A exigência imposta pelo MEC também vai na contramão dos objetivos da República “de erradicar a pobreza e a marginalização e de reduzir as desigualdades sociais e regionais, bem como o de promover o bem de todos, sem preconceitos de origem, raça, sexo, cor, idade e quaisquer outras formas de discriminação”, disse ainda o relator. Segundo Toffoli, ‘as políticas públicas devem se voltar ao incentivo da continuidade dos projetos de vida desses estudantes, e não o contrário, como faz a norma questionada ao inviabilizar a inscrição no Enem, porta de entrada para o ensino superior’.

O voto destaca que o obstáculo imposto pela exigência do MEC está refletido na “impressionante” redução de 77,5% no número de candidatos com declaração de carência aprovada – 3.576.197 em 2020 contra 803.669 em 2021. Toffoli ainda comparou os dados, com aqueles referentes aos candidatos com direito à inscrição gratuita, independentemente de declaração de carência. A redução em tal caso foi de 32% (1.3000.399 em 2020 e 883.545 em 2021). Já dentre os casos de pagamentos confirmados , observou-se um aumento de 38% (980.801 em 2020 e 1.353.658) .

“As mudanças no perfil porcentual de cada grupo refletem o óbice criado à obtenção da isenção, com estudantes que deixaram de fazer a inscrição por não terem condições de pagar a taxa, evidenciando também o sacrifício provavelmente feito por estudantes de baixa renda para pagar a inscrição, o que se observa a partir do aumento significativo do número de pagantes. Os centenas de milhares de boletos emitidos e não pagos e de isenções indeferidas pelo INEP também são ilustrativos dos efeitos do ato questionado”, explicou o ministro.

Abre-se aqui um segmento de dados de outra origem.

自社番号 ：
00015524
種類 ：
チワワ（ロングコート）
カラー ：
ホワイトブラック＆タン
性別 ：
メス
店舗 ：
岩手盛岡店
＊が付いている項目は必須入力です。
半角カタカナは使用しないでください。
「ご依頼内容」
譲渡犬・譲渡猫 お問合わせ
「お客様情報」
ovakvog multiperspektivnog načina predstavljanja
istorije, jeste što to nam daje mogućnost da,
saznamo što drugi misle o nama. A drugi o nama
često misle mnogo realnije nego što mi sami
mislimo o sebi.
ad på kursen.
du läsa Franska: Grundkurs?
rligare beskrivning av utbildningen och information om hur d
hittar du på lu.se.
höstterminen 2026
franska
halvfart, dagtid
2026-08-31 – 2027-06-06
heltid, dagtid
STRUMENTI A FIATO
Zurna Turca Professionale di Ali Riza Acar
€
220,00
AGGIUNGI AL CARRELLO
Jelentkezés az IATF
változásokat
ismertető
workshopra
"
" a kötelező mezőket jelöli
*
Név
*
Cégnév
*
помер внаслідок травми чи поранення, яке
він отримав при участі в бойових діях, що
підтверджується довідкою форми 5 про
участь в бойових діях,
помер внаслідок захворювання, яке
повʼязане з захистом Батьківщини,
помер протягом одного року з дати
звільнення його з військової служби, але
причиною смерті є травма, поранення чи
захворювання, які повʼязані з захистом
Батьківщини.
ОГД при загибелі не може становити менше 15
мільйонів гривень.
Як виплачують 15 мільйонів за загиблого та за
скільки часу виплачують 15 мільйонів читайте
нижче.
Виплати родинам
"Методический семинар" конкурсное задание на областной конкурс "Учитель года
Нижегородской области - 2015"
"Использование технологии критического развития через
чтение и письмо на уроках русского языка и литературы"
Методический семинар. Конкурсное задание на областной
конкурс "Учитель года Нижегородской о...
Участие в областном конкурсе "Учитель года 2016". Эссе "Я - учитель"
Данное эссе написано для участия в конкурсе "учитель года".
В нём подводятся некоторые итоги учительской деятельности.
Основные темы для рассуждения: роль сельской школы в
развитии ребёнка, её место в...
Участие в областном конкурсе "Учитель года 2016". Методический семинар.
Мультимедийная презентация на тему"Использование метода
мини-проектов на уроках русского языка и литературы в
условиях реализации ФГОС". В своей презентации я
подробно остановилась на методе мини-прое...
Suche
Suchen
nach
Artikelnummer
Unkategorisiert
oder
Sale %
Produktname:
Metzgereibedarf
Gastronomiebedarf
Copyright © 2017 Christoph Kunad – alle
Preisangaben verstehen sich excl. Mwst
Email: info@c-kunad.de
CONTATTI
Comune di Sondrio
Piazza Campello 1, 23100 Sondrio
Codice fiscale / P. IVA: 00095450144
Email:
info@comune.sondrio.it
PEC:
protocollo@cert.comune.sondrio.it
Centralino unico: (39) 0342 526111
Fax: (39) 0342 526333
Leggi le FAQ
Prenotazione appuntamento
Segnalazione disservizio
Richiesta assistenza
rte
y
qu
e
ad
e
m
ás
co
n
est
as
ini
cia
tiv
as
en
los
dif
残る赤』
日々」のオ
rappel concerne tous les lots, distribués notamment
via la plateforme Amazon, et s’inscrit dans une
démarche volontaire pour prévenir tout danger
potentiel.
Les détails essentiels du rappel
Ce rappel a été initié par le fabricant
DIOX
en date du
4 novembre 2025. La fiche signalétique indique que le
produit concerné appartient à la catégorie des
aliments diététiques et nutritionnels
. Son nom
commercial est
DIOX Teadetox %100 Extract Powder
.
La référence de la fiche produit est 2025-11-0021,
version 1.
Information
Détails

O relator ainda apontou a redução de 47% no número de inscritos no Enem 2021 em relação ao ano anterior, destacando que os grupos em que se observa as maiores reduções são os dos pretos, pardos e indígenas – respectivamente, em 53,3%, 51,9% e 55,1%, ao passo que entre os brancos a redução foi de 36%. Tal cenário dá indícios de que o ato questionado impactou mais profundamente os integrantes dos primeiros grupos, ressaltou Toffoli. “Os grupos que tiveram as maiores diminuições na taxa de matrículas são justamente aqueles com menor participação no ensino superior no Brasil”, indicou.

Toffoli frisou que o Enem é uma política pública voltada a democratizar o acesso ao ensino superior no país, sendo uma de suas mais relevantes funções permitir o acesso a essa modalidade de ensino pelas populações historicamente dela excluídas: população de baixa renda, pretos, pardos, indígenas e pessoas com deficiência. Nessa linha, argumentou que criar barreira à participação no exame é também “inviabilizar a participação do estudante nesses importantes programas governamentais de ingresso na educação superior”.

“Esse quadro desvela uma série de violações a preceitos fundamentais da Constituição de 1988, especialmente aos seguintes: o direito à educação; a garantia de acesso aos níveis mais elevados do ensino; os objetivos de erradicar a pobreza e a marginalização e reduzir as desigualdades sociais e regionais e de promover o bem de todos, sem preconceitos de origem, raça, sexo, cor, idade e quaisquer outras formas de discriminação; e a obrigação, comum a todos os entes federativos, de combater as causas da pobreza e os fatores de marginalização, promovendo a integração social dos setores desfavorecidos”, registrou o ministro.